# Exercise aim:
In your copy, repeat the records exactly and leave out the pictures.

# Extracted records:
*** Block opens ***

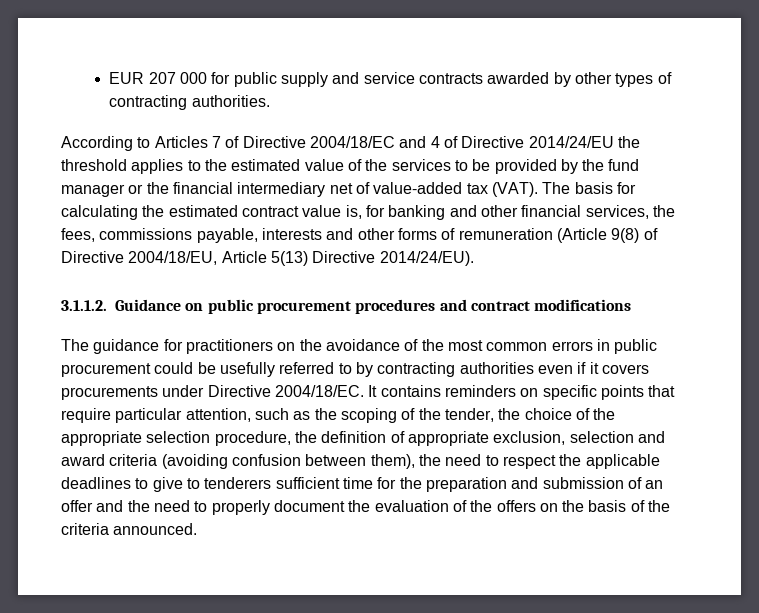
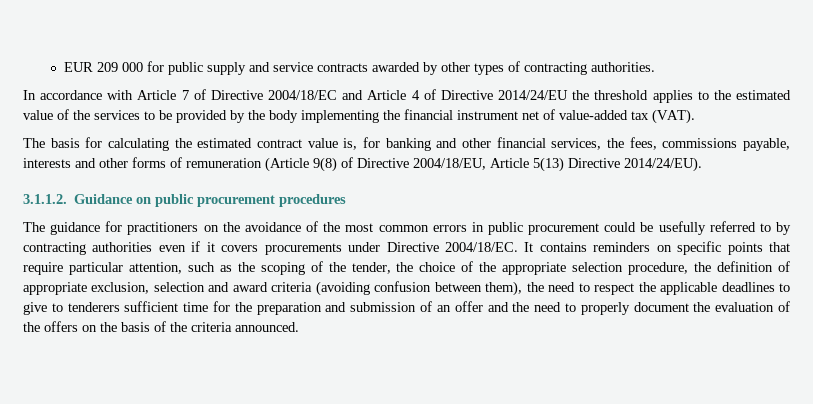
[148,72,176,84] 207 -> [97,62,119,72] 209
[61,136,208,151] According to Articles -> [23,90,177,100] In accordance with Article
(427, 142) none -> [367,90,407,100] Article
[608,159,640,171] [61,184,144,197] fund manager or -> [269,110,379,123] body implementing
[237,182,326,197] intermediary -> [457,110,518,120] instrument
(538, 189) none -> (695, 116) //
[439,299,632,311] and contract modifications -> (347, 200) none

*** Block closes ***

# Solution below:
[148,72,176,84] 207 -> [97,62,119,72] 209
[61,136,208,151] According to Articles -> [23,90,177,100] In accordance with Article
(427, 142) none -> [367,90,407,100] Article
[608,159,640,171] [61,184,144,197] fund manager or -> [269,110,379,123] body implementing
[237,182,326,197] intermediary -> [457,110,518,120] instrument
(538, 189) none -> (695, 116) //
[439,299,632,311] and contract modifications -> (347, 200) none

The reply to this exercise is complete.